> _TASK ITEM_
Leaving the pictures out, print the lines from the first line of the listing through the line containing "<source format=gbr>", exactly as they read, and no others.

> _DATA FOR REVIEW_
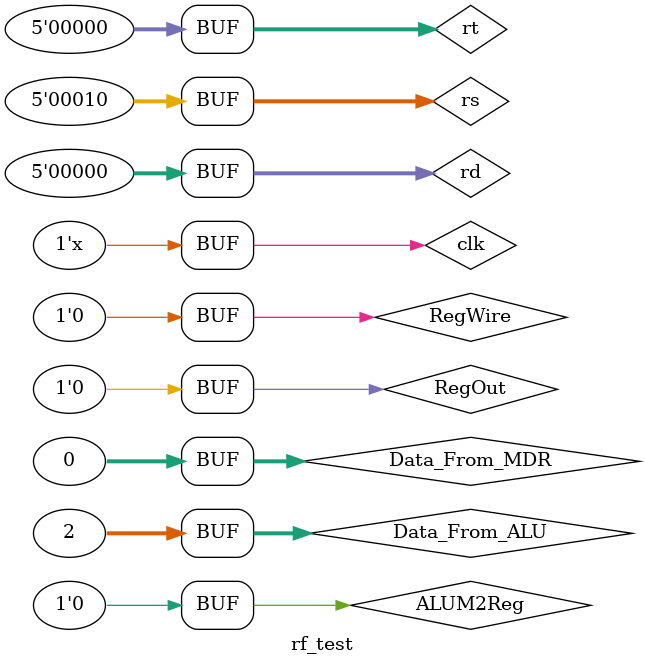
<source format=v>
`timescale 1ns / 1ps


module rf_test;

	// Inputs
	reg clk;
	reg RegWire;
	reg RegOut;
	reg [4:0] rs;
	reg [4:0] rt;
	reg [4:0] rd;
	reg ALUM2Reg;
	reg [31:0] Data_From_ALU;
	reg [31:0] Data_From_MDR;

	// Outputs
	wire [31:0] ReadData1;
	wire [31:0] ReadData2;

	// Instantiate the Unit Under Test (UUT)
	RegisterFile uut (
		.clk(clk), 
		.RegWire(RegWire), 
		.RegOut(RegOut), 
		.rs(rs), 
		.rt(rt), 
		.rd(rd), 
		.ALUM2Reg(ALUM2Reg), 
		.Data_From_ALU(Data_From_ALU), 
		.Data_From_MDR(Data_From_MDR), 
		.ReadData1(ReadData1), 
		.ReadData2(ReadData2)
	);

	initial begin
		// Initialize Inputs
		clk = 0;
		RegWire = 0;
		RegOut = 0;
		rs = 5'b00001;
		rt = 5'b00000;
		rd = 5'b00000;
		ALUM2Reg = 0;
		Data_From_ALU = 1;
		Data_From_MDR = 0;
		#100;
      RegWire = 0;
		RegOut = 0;
		rs = 5'b00010;
		rt = 5'b00000;
		rd = 5'b00000;
		ALUM2Reg = 0;
		Data_From_ALU = 2;
		Data_From_MDR = 0;
		#100;	
		// Add stimulus here

	end
      always #10 clk = ~clk;
endmodule


</source>
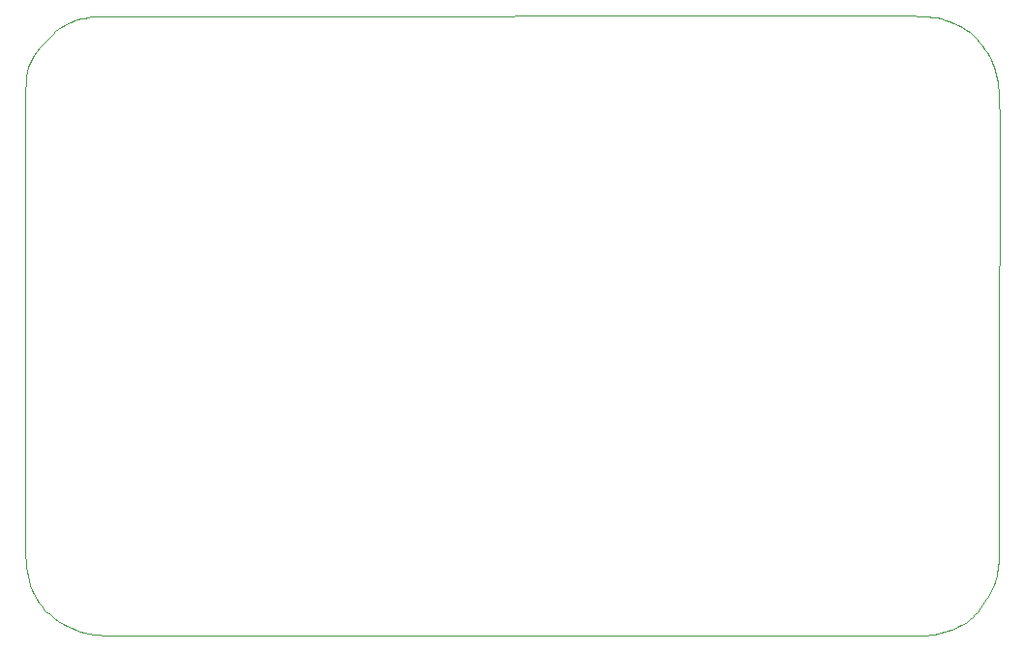
<source format=gbr>
%TF.GenerationSoftware,KiCad,Pcbnew,9.0.2*%
%TF.CreationDate,2025-06-28T19:08:21-05:00*%
%TF.ProjectId,pioneer,70696f6e-6565-4722-9e6b-696361645f70,rev?*%
%TF.SameCoordinates,Original*%
%TF.FileFunction,Profile,NP*%
%FSLAX46Y46*%
G04 Gerber Fmt 4.6, Leading zero omitted, Abs format (unit mm)*
G04 Created by KiCad (PCBNEW 9.0.2) date 2025-06-28 19:08:21*
%MOMM*%
%LPD*%
G01*
G04 APERTURE LIST*
%TA.AperFunction,Profile*%
%ADD10C,0.100000*%
%TD*%
G04 APERTURE END LIST*
D10*
X108892218Y-91826466D02*
X109333530Y-91826387D01*
X109774842Y-91824698D01*
X110614039Y-91830499D01*
X111024835Y-91843947D01*
X111429780Y-91866904D01*
X111828885Y-91901229D01*
X112222164Y-91948781D01*
X112609629Y-92011419D01*
X112991292Y-92091001D01*
X113367166Y-92189385D01*
X113737263Y-92308432D01*
X114101597Y-92449998D01*
X114460178Y-92615943D01*
X114813021Y-92808126D01*
X115160138Y-93028404D01*
X115501540Y-93278638D01*
X115837241Y-93560684D01*
X116110108Y-93852229D01*
X116362039Y-94144268D01*
X116593643Y-94437679D01*
X116805531Y-94733342D01*
X116998315Y-95032133D01*
X117172604Y-95334931D01*
X117329010Y-95642614D01*
X117468142Y-95956060D01*
X117590612Y-96276147D01*
X117697031Y-96603752D01*
X117788008Y-96939754D01*
X117864155Y-97285032D01*
X117926081Y-97640462D01*
X117974399Y-98006922D01*
X118009718Y-98385292D01*
X118032649Y-98776448D01*
X118051923Y-99220012D01*
X118092352Y-100581761D01*
X118110948Y-101943545D01*
X118112283Y-104667899D01*
X118110822Y-105842518D01*
X118103238Y-109328410D01*
X118099202Y-110977599D01*
X118084086Y-116467909D01*
X118079511Y-117883065D01*
X118078363Y-118238245D01*
X118066395Y-123952529D01*
X118052079Y-129841047D01*
X118044938Y-133138782D01*
X118035658Y-136234869D01*
X118034141Y-136801808D01*
X118034223Y-137368751D01*
X118032793Y-138144271D01*
X118027900Y-138919778D01*
X118031135Y-139369495D01*
X118020525Y-139673654D01*
X117996848Y-139970739D01*
X117960366Y-140261185D01*
X117911342Y-140545426D01*
X117850039Y-140823897D01*
X117776721Y-141097032D01*
X117691650Y-141365265D01*
X117595088Y-141629030D01*
X117487299Y-141888762D01*
X117368546Y-142144895D01*
X117239090Y-142397863D01*
X117099197Y-142648101D01*
X116949127Y-142896042D01*
X116789144Y-143142122D01*
X116619511Y-143386773D01*
X116440491Y-143630432D01*
X116159484Y-144012178D01*
X115943826Y-144245776D01*
X115716854Y-144462287D01*
X115479306Y-144662326D01*
X115231922Y-144846506D01*
X114975442Y-145015443D01*
X114710605Y-145169750D01*
X114438150Y-145310044D01*
X114158817Y-145436937D01*
X113873346Y-145551045D01*
X113582477Y-145652982D01*
X113286948Y-145743363D01*
X112987500Y-145822803D01*
X112684871Y-145891915D01*
X112379802Y-145951314D01*
X112073033Y-146001616D01*
X111765302Y-146043434D01*
X111447911Y-146052423D01*
X111131255Y-146058829D01*
X110814623Y-146062493D01*
X110497300Y-146063255D01*
X110120750Y-146064195D01*
X108871675Y-146064612D01*
X107967047Y-146065969D01*
X105481064Y-146067565D01*
X102800000Y-146070000D01*
X96632417Y-146073727D01*
X93583940Y-146075188D01*
X83146333Y-146079263D01*
X82491428Y-146079363D01*
X81834957Y-146079459D01*
X80517993Y-146079663D01*
X80188166Y-146079711D01*
X69598100Y-146086173D01*
X58398371Y-146092136D01*
X57168841Y-146092231D01*
X56863045Y-146092253D01*
X52294413Y-146095875D01*
X47097823Y-146097728D01*
X44446366Y-146099398D01*
X42018653Y-146099307D01*
X41579773Y-146099447D01*
X41140895Y-146100794D01*
X40664600Y-146097952D01*
X40202685Y-146084352D01*
X39754125Y-146058483D01*
X39317898Y-146018833D01*
X38892979Y-145963890D01*
X38478345Y-145892144D01*
X38072972Y-145802082D01*
X37675836Y-145692193D01*
X37285913Y-145560965D01*
X36902180Y-145406888D01*
X36523613Y-145228448D01*
X36149188Y-145024135D01*
X35777881Y-144792437D01*
X35408668Y-144531843D01*
X35040527Y-144240841D01*
X34672432Y-143917919D01*
X34512566Y-143743671D01*
X34362417Y-143566922D01*
X34221682Y-143387728D01*
X34090058Y-143206143D01*
X33967241Y-143022222D01*
X33852927Y-142836021D01*
X33648592Y-142456993D01*
X33474624Y-142069501D01*
X33328592Y-141673981D01*
X33208068Y-141270874D01*
X33110620Y-140860619D01*
X33033820Y-140443653D01*
X32975236Y-140020417D01*
X32932439Y-139591348D01*
X32902998Y-139156887D01*
X32884485Y-138717472D01*
X32874468Y-138273541D01*
X32870205Y-137373891D01*
X32869170Y-136869909D01*
X32868463Y-135210929D01*
X32866928Y-134016222D01*
X32865177Y-131115606D01*
X32864318Y-128756311D01*
X32862406Y-122055582D01*
X32862425Y-121691411D01*
X32862443Y-121326796D01*
X32858935Y-115476762D01*
X32855858Y-109458533D01*
X32853871Y-106084330D01*
X32853193Y-103211934D01*
X32852386Y-101748746D01*
X32852882Y-99803469D01*
X32862492Y-99006892D01*
X32883094Y-98311365D01*
X32918251Y-97704641D01*
X32971526Y-97174478D01*
X33046481Y-96708629D01*
X33146678Y-96294852D01*
X33275681Y-95920901D01*
X33437051Y-95574531D01*
X33634353Y-95243499D01*
X33871149Y-94915560D01*
X34151000Y-94578469D01*
X34477471Y-94219983D01*
X35284519Y-93389843D01*
X35529017Y-93170609D01*
X35781693Y-92971951D01*
X36042112Y-92792997D01*
X36309839Y-92632875D01*
X36584441Y-92490714D01*
X36865483Y-92365640D01*
X37152530Y-92256783D01*
X37445148Y-92163270D01*
X37742902Y-92084230D01*
X38045359Y-92018791D01*
X38352084Y-91966081D01*
X38662643Y-91925228D01*
X38976600Y-91895359D01*
X39293522Y-91875605D01*
X39612974Y-91865092D01*
X39934522Y-91862948D01*
X40314801Y-91861346D01*
X41571009Y-91861416D01*
X42482909Y-91859345D01*
X44984860Y-91857896D01*
X47684748Y-91854862D01*
X52972814Y-91851360D01*
X57271426Y-91849640D01*
X58509673Y-91848834D01*
X58820631Y-91848632D01*
X67477508Y-91845719D01*
X67807052Y-91845733D01*
X69460553Y-91845819D01*
X69792250Y-91845837D01*
X70456314Y-91845875D01*
X80786959Y-91839670D01*
X92398831Y-91832721D01*
X93637652Y-91832768D01*
X93945748Y-91832778D01*
X98848365Y-91828264D01*
X103777839Y-91827392D01*
X106446879Y-91825777D01*
X107669548Y-91824246D01*
X108892218Y-91826466D01*
M02*

</source>
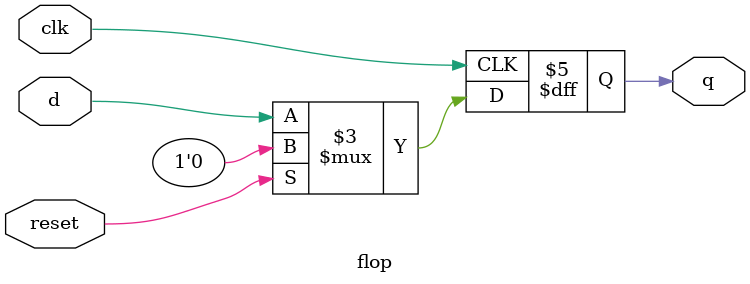
<source format=v>

/****************************************************************************
 * flop.v
 ****************************************************************************/

module flop
		#(parameter Bits=1)
		(
		input clk,
		input reset,
		input [Bits-1:0] d,
		output reg [Bits-1:0] q
		);

always @(posedge clk) begin
	if (reset)
		q <= 0;
	else
		q <= d;
end

endmodule




</source>
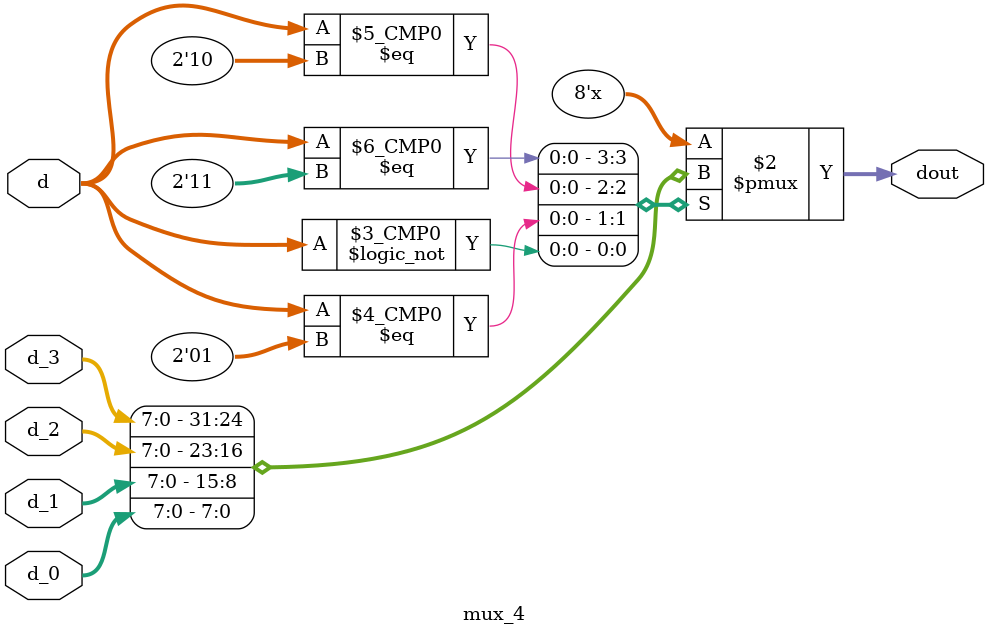
<source format=v>
module mux_4(d_0,d_1,d_2,d_3,d,dout);
    input  [7:0]  d_0;
    input  [7:0]  d_1;
	 input  [7:0]  d_2;
	 input  [7:0]  d_3;
    input  [1:0]  d;
    output [7:0]  dout;
	 reg    [7:0]  dout;

	 always@(*) begin
		 case(d)
			2'b11: dout=d_3;
			2'b10: dout=d_2;
			2'b01: dout=d_1;
			2'b00: dout=d_0;
		 endcase
	 end
endmodule
</source>
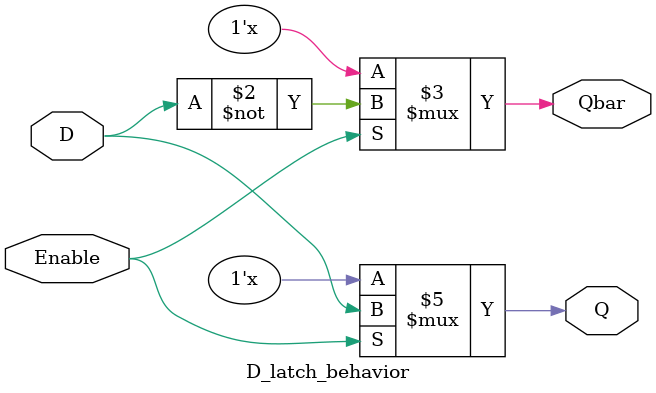
<source format=v>
`timescale 1ns / 1ps


module D_latch_behavior (input D, input Enable, output reg Q, output reg Qbar); 
always @ (D or Enable) 
	if(Enable) 
	begin 
		Q <= D; 
		Qbar <= ~D; 
	end 
endmodule 


</source>
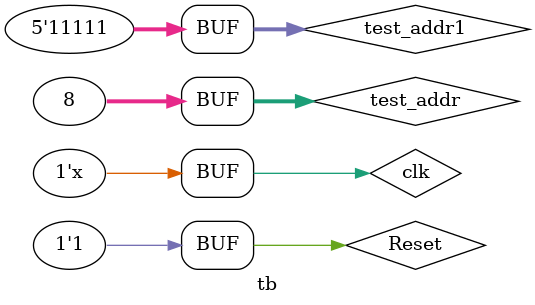
<source format=v>
`timescale 1ns / 1ps


module tb;
    //inputs
    reg clk;
    reg Reset;
    reg [31:0]test_addr;
    wire [31:0]test_data;
    reg [4:0]test_addr1;
    wire [31:0]test_data1;

    SingleCycleCPU ins(
        .clk(clk),
        .Reset(Reset),
      
       
        .test_addr(test_addr),
        .test_data(test_data),
        
        .test_addr1(test_addr1),
        .test_data1(test_data1)
        
    );
    initial begin
    clk=1;
    Reset=0;
    test_addr=1;
    test_addr1=31;
    #10
    Reset=1;
    #180
    test_addr=1;
    #2
    test_addr=2;
    #2
    test_addr=3;
    #2
    test_addr=4;
    #2
    test_addr=5;
    #2
    test_addr=6;
    #2
    test_addr=7;
    #2
    test_addr=8;
    #576
    test_addr=1;
    #2
    test_addr=2;
    #2
    test_addr=3;
    #2
    test_addr=4;
    #2
    test_addr=5;
    #2
    test_addr=6;
    #2
    test_addr=7;
    #2
    test_addr=8;
    #496
    test_addr=1;
    #2
    test_addr=2;
    #2
    test_addr=3;
    #2
    test_addr=4;
    #2
    test_addr=5;
    #2
    test_addr=6;
    #2
    test_addr=7;
    #2
    test_addr=8;
    #416
    test_addr=1;
    #2
    test_addr=2;
    #2
    test_addr=3;
    #2
    test_addr=4;
    #2
    test_addr=5;
    #2
    test_addr=6;
    #2
    test_addr=7;
    #2
    test_addr=8;
    #336
    test_addr=1;
    #2
    test_addr=2;
    #2
    test_addr=3;
    #2
    test_addr=4;
    #2
    test_addr=5;
    #2
    test_addr=6;
    #2
    test_addr=7;
    #2
    test_addr=8;
    #256
    test_addr=1;
    #2
    test_addr=2;
    #2
    test_addr=3;
    #2
    test_addr=4;
    #2
    test_addr=5;
    #2
    test_addr=6;
    #2
    test_addr=7;
    #2
    test_addr=8;
    #176
    test_addr=1;
    #2
    test_addr=2;
    #2
    test_addr=3;
    #2
    test_addr=4;
    #2
    test_addr=5;
    #2
    test_addr=6;
    #2
    test_addr=7;
    #2
    test_addr=8;
    
    #96
    test_addr=1;
    #2
    test_addr=2;
    #2
    test_addr=3;
    #2
    test_addr=4;
    #2
    test_addr=5;
    #2
    test_addr=6;
    #2
    test_addr=7;
    #2
    test_addr=8;
    test_addr1=31;
    #8000
    test_addr=1;
    #2
    test_addr=2;
    #2
    test_addr=3;
    #2
    test_addr=4;
    #2
    test_addr=5;
    #2
    test_addr=6;
    #2
    test_addr=7;
    #2
    test_addr=8;
   
  

    
    
    
    
    end
   always #5 clk = ~clk;
endmodule


</source>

> _RESULT OF THIS TASK_
<source format=v>
`timescale 1ns / 1ps


module rf_test;

	// Inputs
	reg clk;
	reg RegWire;
	reg RegOut;
	reg [4:0] rs;
	reg [4:0] rt;
	reg [4:0] rd;
	reg ALUM2Reg;
	reg [31:0] Data_From_ALU;
	reg [31:0] Data_From_MDR;

	// Outputs
	wire [31:0] ReadData1;
	wire [31:0] ReadData2;

	// Instantiate the Unit Under Test (UUT)
	RegisterFile uut (
		.clk(clk), 
		.RegWire(RegWire), 
		.RegOut(RegOut), 
		.rs(rs), 
		.rt(rt), 
		.rd(rd), 
		.ALUM2Reg(ALUM2Reg), 
		.Data_From_ALU(Data_From_ALU), 
		.Data_From_MDR(Data_From_MDR), 
		.ReadData1(ReadData1), 
		.ReadData2(ReadData2)
	);

	initial begin
		// Initialize Inputs
		clk = 0;
		RegWire = 0;
		RegOut = 0;
		rs = 5'b00001;
		rt = 5'b00000;
		rd = 5'b00000;
		ALUM2Reg = 0;
		Data_From_ALU = 1;
		Data_From_MDR = 0;
		#100;
      RegWire = 0;
		RegOut = 0;
		rs = 5'b00010;
		rt = 5'b00000;
		rd = 5'b00000;
		ALUM2Reg = 0;
		Data_From_ALU = 2;
		Data_From_MDR = 0;
		#100;	
		// Add stimulus here

	end
      always #10 clk = ~clk;
endmodule


</source>
<source format=gbr>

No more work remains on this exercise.